--- SUPPLIED TEXT ---

-- Opening Marker --

Nassif Al Khattabi, the governor of the Iraqi Shiite Holy City of Karbala, has declared three days of mourning for 31 pilgrims who died in a stampede a day earlier.
At least 100 other people were injured in the stampede, which occurred on Tuesday as tens of thousands of Shiite Muslims marked Ashura, one of the most solemn days of the year for the sect, when worshippers from all over converge on Karbala.
It was the deadliest stampede in recent history during Ashura commemorations.
Khattabi, on Wednesday declared the mourning period.
Iraqi Prime Minister Adel Abdul-Mahdi also visited the city after the incident.
Karbala is about 80km, south of Baghdad.
Officials say most of the injured have left hospital; nine remain in critical condition.
Separately, powerful Iraqi cleric Moqtada Sadr joined Iran’s supreme leader during a rare visit to Tehran to mark Ashura, state media reported on Wednesday.
The office of supreme leader Ayatollah Ali Khamenei issued pictures of Sadr flanked by Khamenei on one side, and the commander of the elite Quds Force of Iran’s Islamic Revolutionary Guard Corps, Major General Qasem Soleimani, on the other.
Iran’s judiciary chief Ebrahim Raisi also attended the ceremony.
Some observers suspected Sadr had been “summoned” to Tehran after statements challenging Iran and its Iraqi allies in the Hashed Al Shaabi paramilitary force.
The Iraqi cleric recently launched a Twitter campaign against the more hardline elements of the Hashed and even took aim at the Iraqi government, saying Iraq was becoming a “rogue” state.
Others said it might indicate a vote of confidence in him by Iran’s top leadership over the Hashed’s political arm, the Fatah alliance.
Many noted it was strange to see Sadr outside Iraq on Ashura, a holy day during which millions of pilgrims travel to Karbala.
Meanwhile, the United Nations’ cultural agency Unesco announced on Wednesday that a landmark reconstruction of Iraq’s Al Nouri mosque in Mosul, which was blown up by the Islamic State group in 2017, will start at the beginning of next year.
The timeline of the restoration plan of the 12th-century monument, famed for its leaning minaret, was hammered out during a meeting in Paris between Unesco Director General Audrey Azoulay and several Iraqi officials, including Iraqi Culture Minister Abdulamir Al Dafar Hamdani, and Mosul’s regional governor, Mansour Al Mareed.

-- Closing Marker --

--- DATASET SECTION ---

-- Opening Marker --

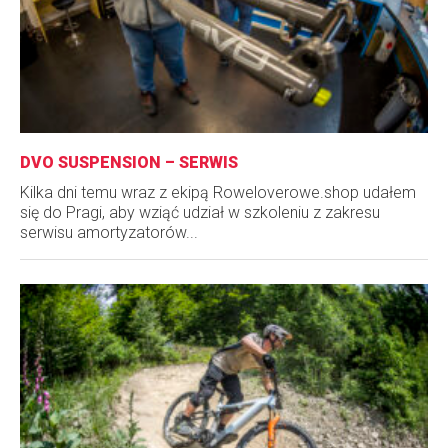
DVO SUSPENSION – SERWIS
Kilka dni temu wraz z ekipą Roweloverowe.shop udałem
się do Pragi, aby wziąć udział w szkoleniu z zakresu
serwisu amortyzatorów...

-- Closing Marker --

--- PROBLEM SET ---
a. List every Iranian official whom the news report names, with the position it gives for each.
b. According to the news report, when will the reconstruction of the Al Nouri mosque in Mosul begin?

--- YOUR RESPONSES ---
a.
Ayatollah Ali Khamenei, supreme leader
Major General Qasem Soleimani, commander of the elite Quds Force of Iran's Islamic Revolutionary Guard Corps
Ebrahim Raisi, judiciary chief

b. It will begin at the start of next year.